Идучи в суд, Франциск нарядился в то великолепное, самых ярких и мягких шелков, праздничное платье, которое получил от матери.
Он взглянул на него так, как будто только теперь вспомнил о нем, и усмехнулся тою же тихой усмешкой, с какой тогда, увязывая в узел нищенские лохмотья, сказал матери: «Это на память!»
– Ваша правда, монсиньор, – ответил, заглянув ему опять прямо в лицо и все так же тихо усмехаясь, – ваша правда: платье на мне чужое, но я его отдам сейчас…
Так отвечал Франциск, и вдруг начал расстегивать пуговки на воротнике камзола: первую, вторую, третью, – все расстегнул; потом – на груди; потом, спустив камзол с левого плеча, вынул из рукава левую руку, потом правую.
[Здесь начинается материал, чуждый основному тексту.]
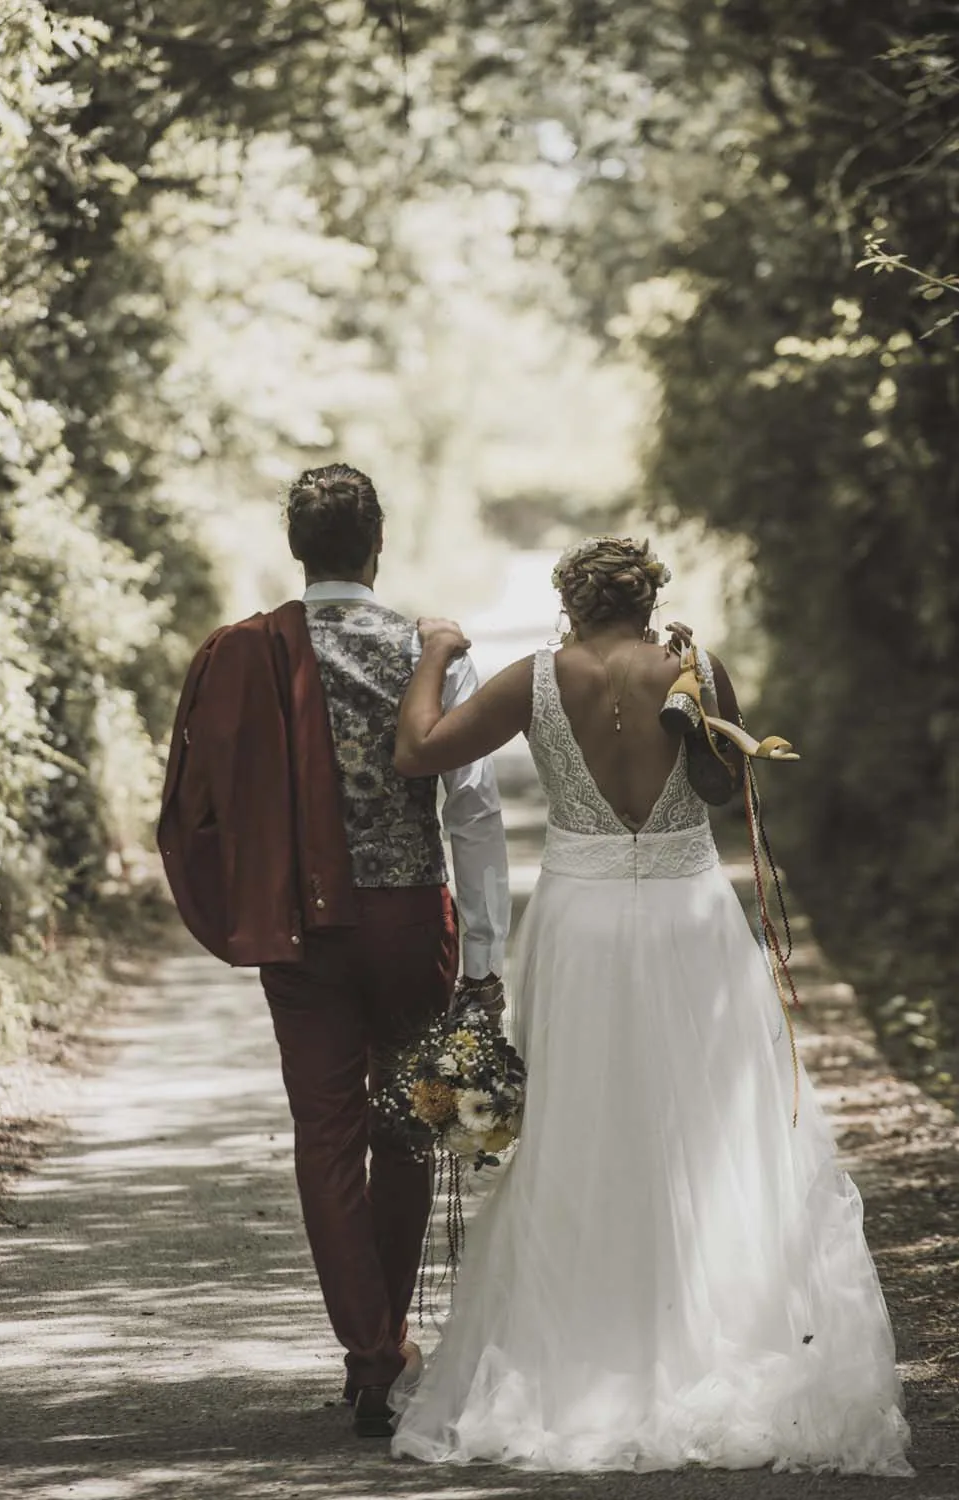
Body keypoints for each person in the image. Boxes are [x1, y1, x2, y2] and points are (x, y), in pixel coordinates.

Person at [388, 535, 911, 1475]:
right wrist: (697, 697)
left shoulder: (533, 678)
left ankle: (586, 1352)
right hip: (689, 920)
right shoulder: (692, 668)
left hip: (582, 923)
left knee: (583, 1131)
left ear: (569, 603)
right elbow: (723, 791)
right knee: (705, 1124)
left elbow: (417, 749)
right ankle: (713, 1342)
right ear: (646, 598)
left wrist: (434, 653)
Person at [159, 464, 510, 1440]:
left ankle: (370, 1350)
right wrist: (483, 950)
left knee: (325, 1137)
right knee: (405, 1128)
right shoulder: (426, 649)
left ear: (296, 549)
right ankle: (389, 1335)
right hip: (409, 921)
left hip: (296, 922)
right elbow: (472, 811)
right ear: (375, 547)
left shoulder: (251, 650)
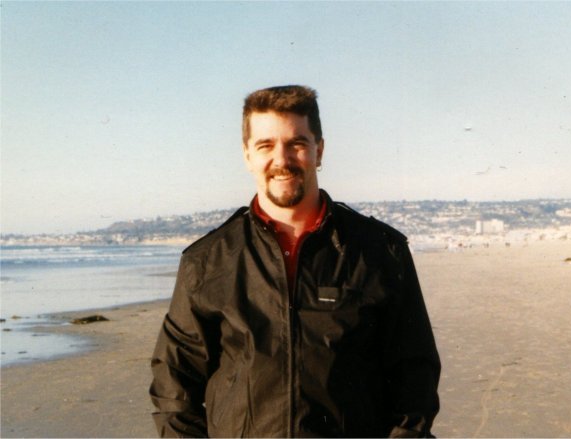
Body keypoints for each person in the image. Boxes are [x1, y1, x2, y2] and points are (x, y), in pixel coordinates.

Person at [150, 85, 441, 438]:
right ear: (247, 155)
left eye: (296, 144)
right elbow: (174, 386)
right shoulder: (207, 261)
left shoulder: (379, 251)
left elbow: (415, 376)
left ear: (318, 150)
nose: (282, 160)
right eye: (265, 145)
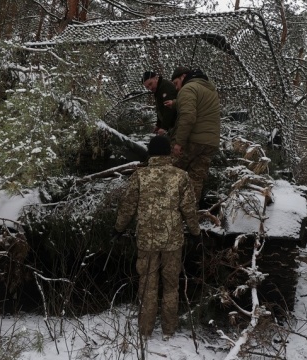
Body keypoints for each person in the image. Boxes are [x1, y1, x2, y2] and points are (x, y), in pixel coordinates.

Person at [114, 135, 200, 341]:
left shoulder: (140, 176)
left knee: (147, 285)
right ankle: (169, 330)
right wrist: (196, 232)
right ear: (169, 153)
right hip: (173, 242)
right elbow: (189, 209)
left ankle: (145, 331)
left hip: (147, 241)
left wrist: (118, 228)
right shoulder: (180, 176)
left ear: (150, 153)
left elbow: (128, 206)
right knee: (171, 285)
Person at [167, 66, 221, 204]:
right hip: (210, 144)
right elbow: (197, 103)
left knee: (170, 174)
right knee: (195, 181)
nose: (176, 88)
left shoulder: (187, 88)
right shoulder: (210, 89)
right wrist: (175, 103)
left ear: (183, 77)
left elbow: (188, 116)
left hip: (193, 141)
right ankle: (190, 217)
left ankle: (167, 212)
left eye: (176, 83)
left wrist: (179, 143)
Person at [142, 71, 178, 136]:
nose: (150, 88)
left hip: (176, 124)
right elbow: (160, 109)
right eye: (147, 87)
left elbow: (169, 109)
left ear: (156, 78)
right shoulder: (158, 89)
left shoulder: (165, 87)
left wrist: (164, 127)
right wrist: (159, 125)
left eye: (150, 84)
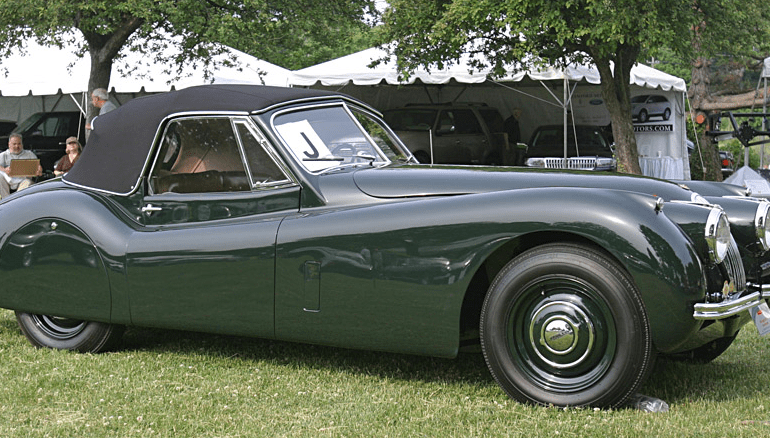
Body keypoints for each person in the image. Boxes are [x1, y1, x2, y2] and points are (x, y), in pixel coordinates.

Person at [0, 133, 42, 199]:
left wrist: (39, 171)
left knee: (27, 183)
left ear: (22, 144)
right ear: (9, 144)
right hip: (8, 181)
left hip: (24, 180)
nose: (17, 146)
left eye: (19, 144)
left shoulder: (29, 154)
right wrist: (4, 169)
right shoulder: (4, 155)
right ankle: (6, 201)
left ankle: (17, 201)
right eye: (14, 144)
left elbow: (38, 166)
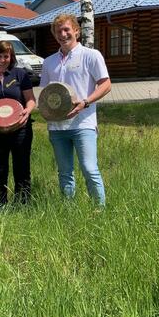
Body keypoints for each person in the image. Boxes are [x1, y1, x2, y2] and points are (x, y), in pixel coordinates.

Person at [40, 13, 111, 205]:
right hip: (57, 127)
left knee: (89, 168)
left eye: (66, 30)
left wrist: (85, 102)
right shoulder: (48, 62)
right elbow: (45, 93)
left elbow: (106, 84)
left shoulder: (91, 55)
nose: (62, 34)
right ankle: (68, 211)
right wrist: (46, 112)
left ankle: (99, 210)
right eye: (58, 31)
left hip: (83, 123)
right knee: (64, 173)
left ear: (77, 31)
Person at [0, 40, 36, 205]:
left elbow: (31, 99)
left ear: (11, 58)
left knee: (22, 167)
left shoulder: (20, 74)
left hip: (21, 129)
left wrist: (28, 110)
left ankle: (23, 203)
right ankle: (0, 204)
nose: (2, 59)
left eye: (6, 56)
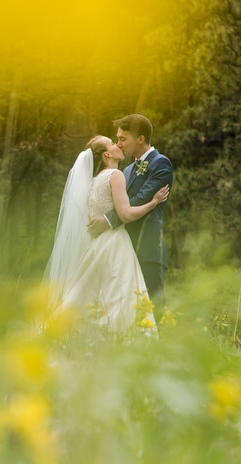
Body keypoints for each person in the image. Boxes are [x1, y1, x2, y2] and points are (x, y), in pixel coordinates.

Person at [44, 135, 168, 333]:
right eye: (112, 142)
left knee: (92, 295)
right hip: (115, 243)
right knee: (119, 296)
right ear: (107, 154)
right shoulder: (115, 175)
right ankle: (121, 338)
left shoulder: (93, 182)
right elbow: (125, 214)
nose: (118, 144)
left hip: (96, 246)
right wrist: (153, 203)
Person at [88, 114, 173, 305]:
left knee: (152, 309)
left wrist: (107, 220)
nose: (119, 144)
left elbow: (140, 199)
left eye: (122, 139)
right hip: (122, 250)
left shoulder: (161, 163)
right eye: (117, 139)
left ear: (140, 139)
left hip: (147, 249)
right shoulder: (125, 170)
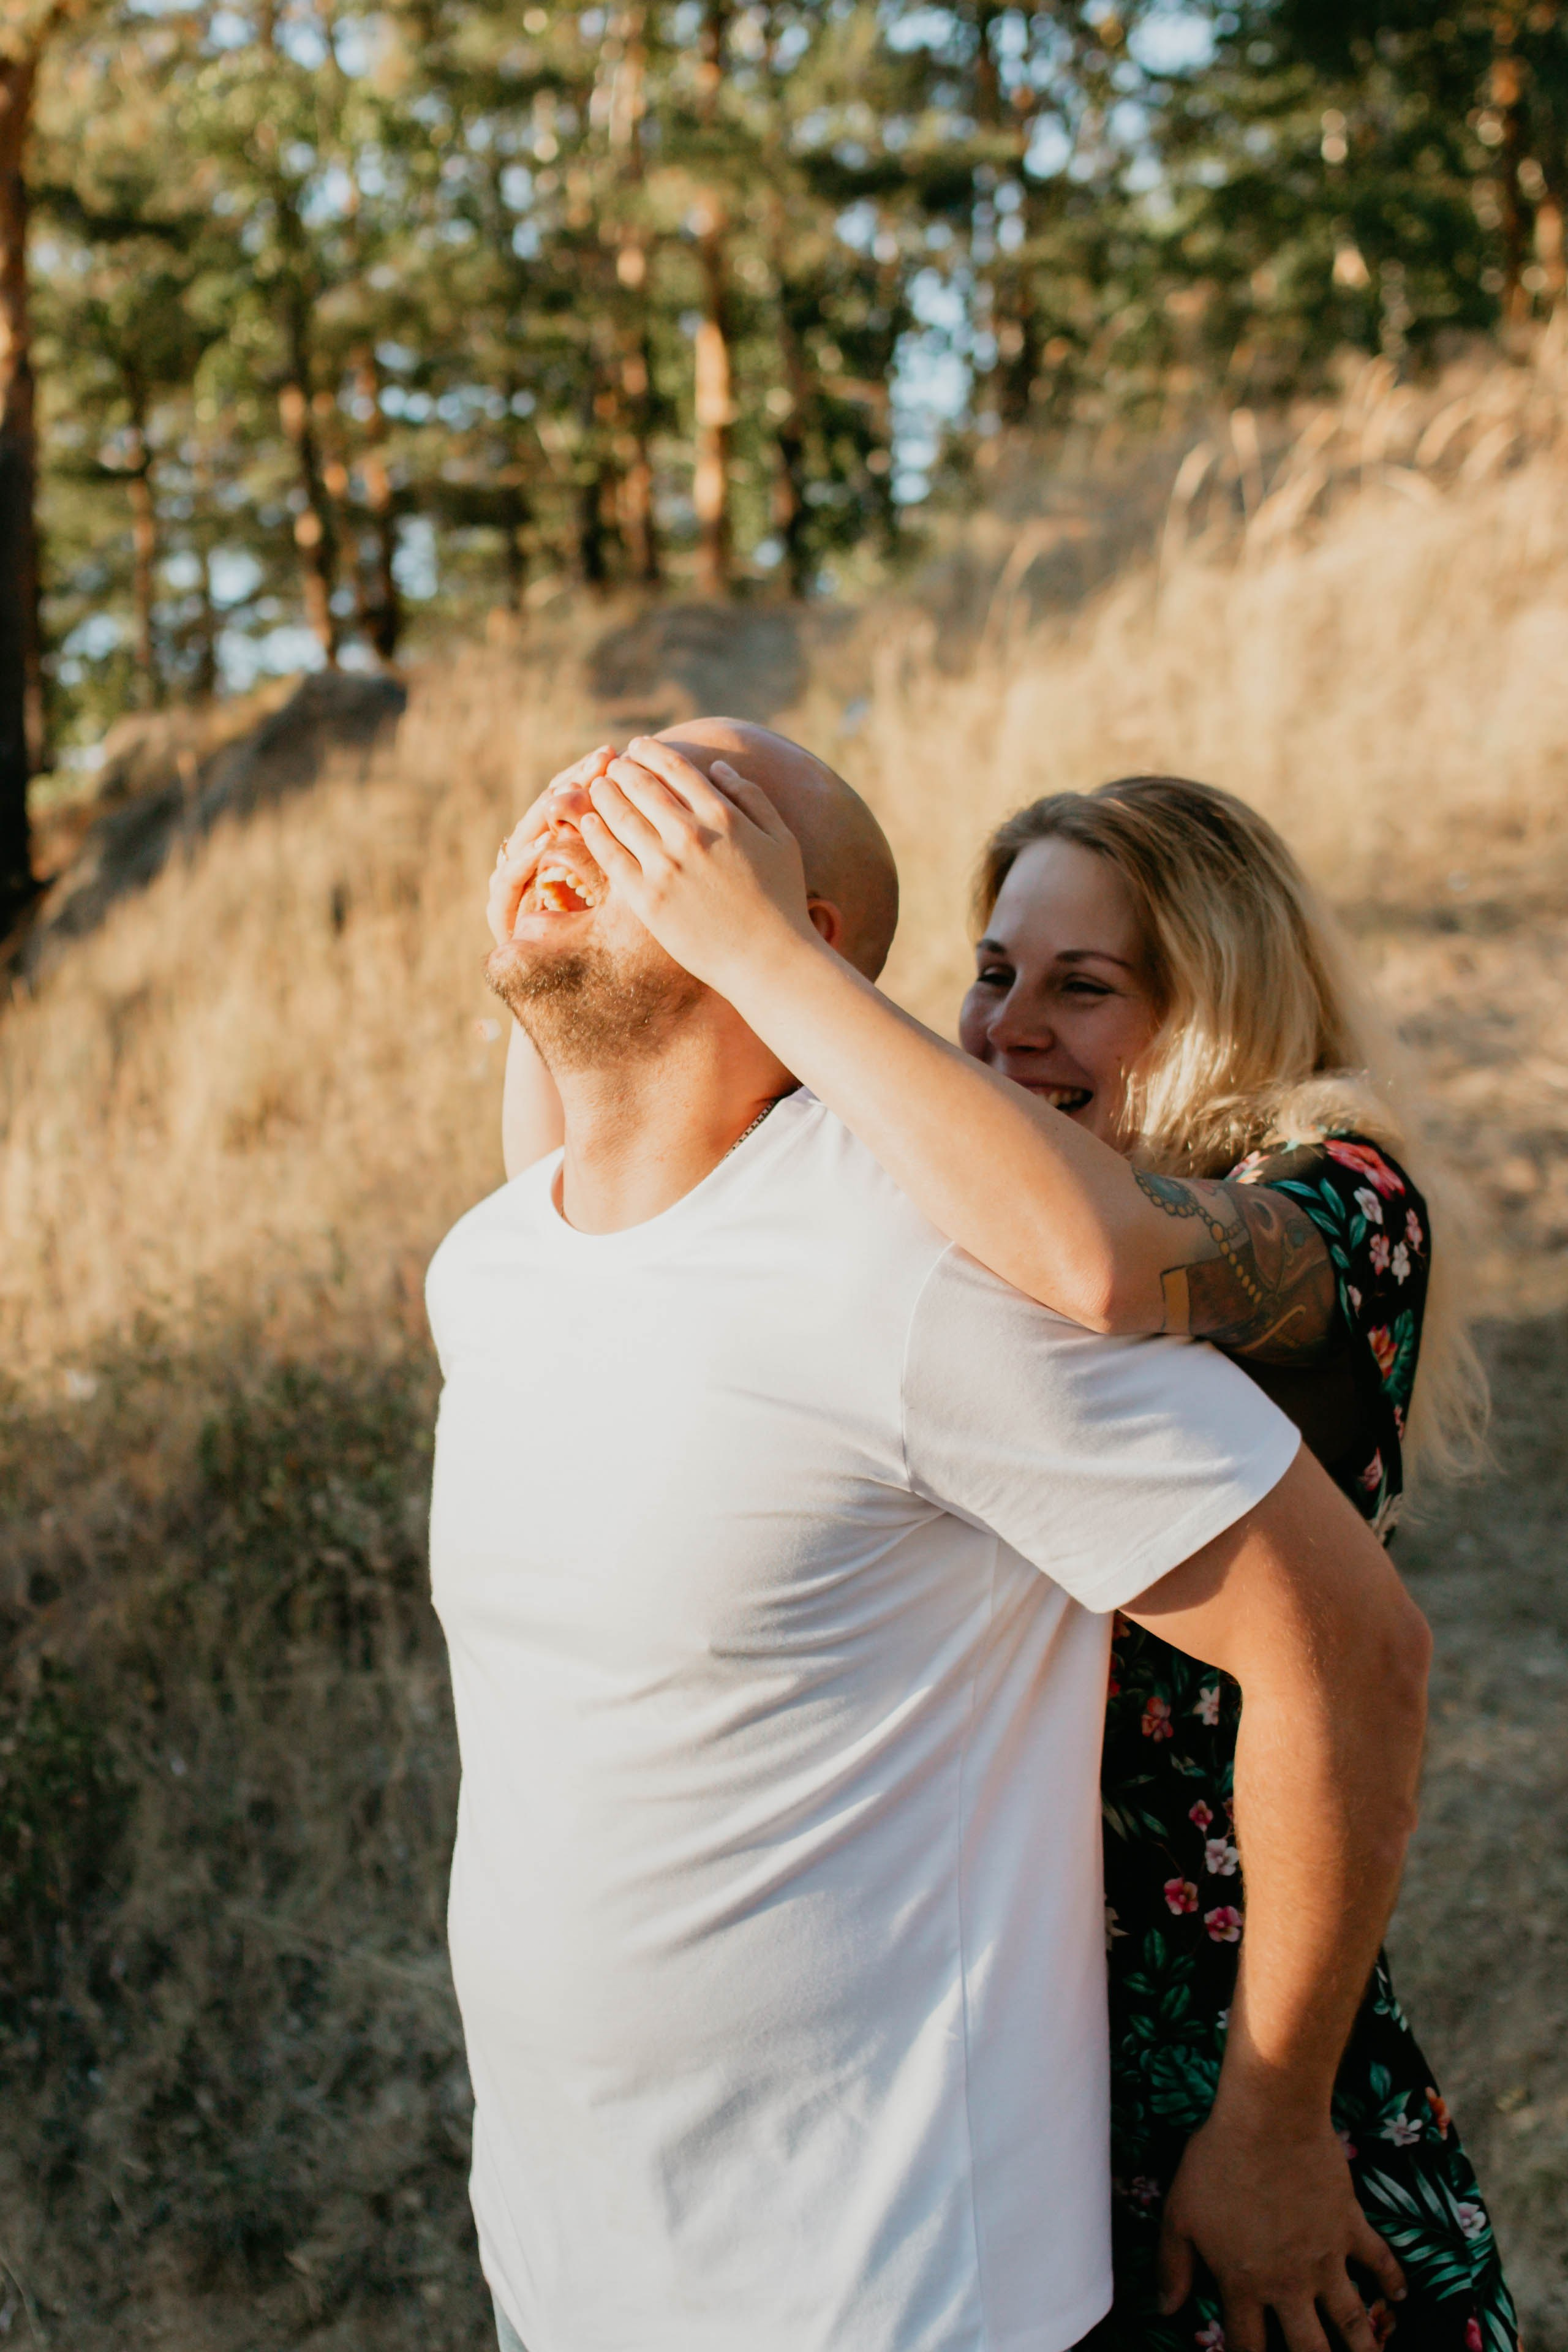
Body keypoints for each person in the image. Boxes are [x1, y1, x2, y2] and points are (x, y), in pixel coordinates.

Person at [487, 728, 1513, 2352]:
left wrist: (762, 950)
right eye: (989, 971)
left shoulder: (1332, 1205)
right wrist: (568, 911)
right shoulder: (986, 1205)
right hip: (991, 2012)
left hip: (1231, 2020)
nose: (1007, 1030)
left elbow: (1104, 1270)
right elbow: (603, 1216)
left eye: (1081, 987)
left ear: (1213, 1007)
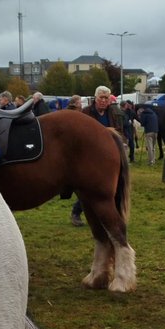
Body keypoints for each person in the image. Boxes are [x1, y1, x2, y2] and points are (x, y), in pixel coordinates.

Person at [71, 85, 124, 226]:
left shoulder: (113, 112)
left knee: (113, 186)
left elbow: (119, 130)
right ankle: (77, 212)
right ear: (96, 98)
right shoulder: (86, 112)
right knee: (89, 187)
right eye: (101, 98)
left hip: (109, 155)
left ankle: (114, 215)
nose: (104, 101)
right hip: (90, 156)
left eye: (106, 98)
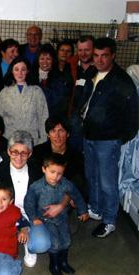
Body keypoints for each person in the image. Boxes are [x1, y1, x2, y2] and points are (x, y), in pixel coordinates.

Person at [0, 130, 70, 268]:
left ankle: (29, 246)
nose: (19, 157)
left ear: (30, 154)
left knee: (42, 244)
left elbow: (65, 187)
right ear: (8, 152)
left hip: (32, 215)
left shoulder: (38, 170)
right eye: (14, 152)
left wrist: (61, 205)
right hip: (6, 214)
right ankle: (12, 240)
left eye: (24, 153)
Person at [81, 37, 138, 238]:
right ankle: (95, 209)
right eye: (96, 55)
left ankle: (109, 220)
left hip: (107, 140)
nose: (99, 60)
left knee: (107, 181)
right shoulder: (92, 73)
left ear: (113, 55)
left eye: (104, 56)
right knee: (92, 176)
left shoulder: (121, 81)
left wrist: (118, 138)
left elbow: (133, 114)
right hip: (89, 135)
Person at [24, 153, 89, 275]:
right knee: (55, 242)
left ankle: (63, 263)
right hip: (46, 220)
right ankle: (54, 265)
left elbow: (77, 195)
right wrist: (34, 218)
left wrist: (83, 210)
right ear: (44, 169)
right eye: (52, 172)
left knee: (66, 240)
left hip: (62, 218)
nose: (55, 177)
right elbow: (29, 203)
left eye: (59, 174)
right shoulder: (36, 187)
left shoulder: (66, 184)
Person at [0, 57, 48, 145]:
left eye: (23, 70)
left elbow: (43, 117)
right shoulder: (4, 93)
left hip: (32, 141)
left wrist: (43, 139)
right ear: (12, 71)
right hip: (9, 140)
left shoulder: (36, 91)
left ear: (28, 71)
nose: (20, 73)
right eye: (16, 69)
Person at [32, 116, 86, 200]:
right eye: (53, 131)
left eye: (61, 131)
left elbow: (78, 182)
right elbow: (35, 179)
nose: (57, 135)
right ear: (48, 134)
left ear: (68, 134)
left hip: (67, 198)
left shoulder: (76, 156)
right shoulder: (37, 152)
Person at [68, 35, 97, 152]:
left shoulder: (102, 68)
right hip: (72, 119)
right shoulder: (71, 65)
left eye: (87, 50)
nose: (83, 53)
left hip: (93, 121)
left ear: (94, 49)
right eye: (80, 50)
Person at [30, 43, 72, 118]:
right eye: (42, 59)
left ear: (53, 61)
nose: (45, 62)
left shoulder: (60, 78)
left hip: (52, 119)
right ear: (37, 60)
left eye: (48, 59)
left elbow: (59, 103)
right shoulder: (30, 77)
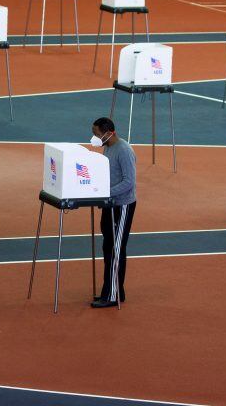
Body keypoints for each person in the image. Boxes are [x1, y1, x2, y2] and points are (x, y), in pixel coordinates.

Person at [90, 117, 137, 308]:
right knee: (108, 248)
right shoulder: (108, 147)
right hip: (109, 205)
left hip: (122, 206)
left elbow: (129, 182)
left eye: (96, 133)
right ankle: (114, 291)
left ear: (108, 132)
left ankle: (111, 296)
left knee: (116, 250)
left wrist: (104, 193)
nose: (95, 137)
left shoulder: (124, 150)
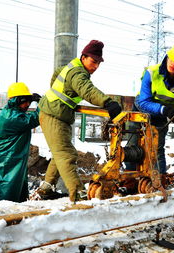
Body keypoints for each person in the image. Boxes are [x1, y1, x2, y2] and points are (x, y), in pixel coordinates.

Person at [34, 40, 122, 202]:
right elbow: (87, 90)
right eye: (93, 61)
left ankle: (46, 189)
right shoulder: (77, 73)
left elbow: (56, 74)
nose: (96, 66)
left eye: (98, 63)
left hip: (58, 114)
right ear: (83, 57)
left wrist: (58, 95)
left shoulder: (70, 68)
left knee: (61, 154)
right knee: (66, 155)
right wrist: (107, 102)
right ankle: (79, 195)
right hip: (53, 115)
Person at [127, 42, 174, 179]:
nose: (173, 64)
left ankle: (160, 179)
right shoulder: (151, 73)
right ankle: (129, 179)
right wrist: (167, 111)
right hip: (140, 111)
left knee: (158, 148)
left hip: (161, 113)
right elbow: (144, 101)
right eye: (171, 59)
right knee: (133, 147)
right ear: (167, 56)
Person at [0, 82, 41, 202]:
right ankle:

«Чтó он делает? чтó он делает?» – не успел никто подумать в первую минуту, – так это было неожиданно, а в следующую минуту было уже поздно, потому что мысли и чувства у всех, в том числе и у опытнейшего в делах человеческих князя Церкви, поражены были и скованы большим удивлением, чем если бы Франциск, отделившись от пола, поднялся локтей на шесть и повис в воздухе: «этого не может быть, но вот есть», – такое чувство было у всех. И всего удивительнее было то, что в этот, всем показавшийся вечностью, миг никому не пришла в голову мысль, что Франциск «сошел с ума» или прикидывается сумасшедшим, «дурака валяет»; всего удивительнее было то, что в этот вечный миг более или менее смутно чувствовали все, что здесь, в этой судебной палате, а может быть, и во всем городе, во всей стране, во всем мире, человек разумнейший – он, Франциск (чувство это они забыли потом, и никто из них не поверил бы, что он мог это чувствовать). С жадным любопытством смотрели все на то, что он делает; кто начал только на это смотреть, тот уже не мог оторвать глаз, потому что чувствовал, что перед ним делается то, чего никто никогда еще не видел и, может быть, никогда уже не увидит.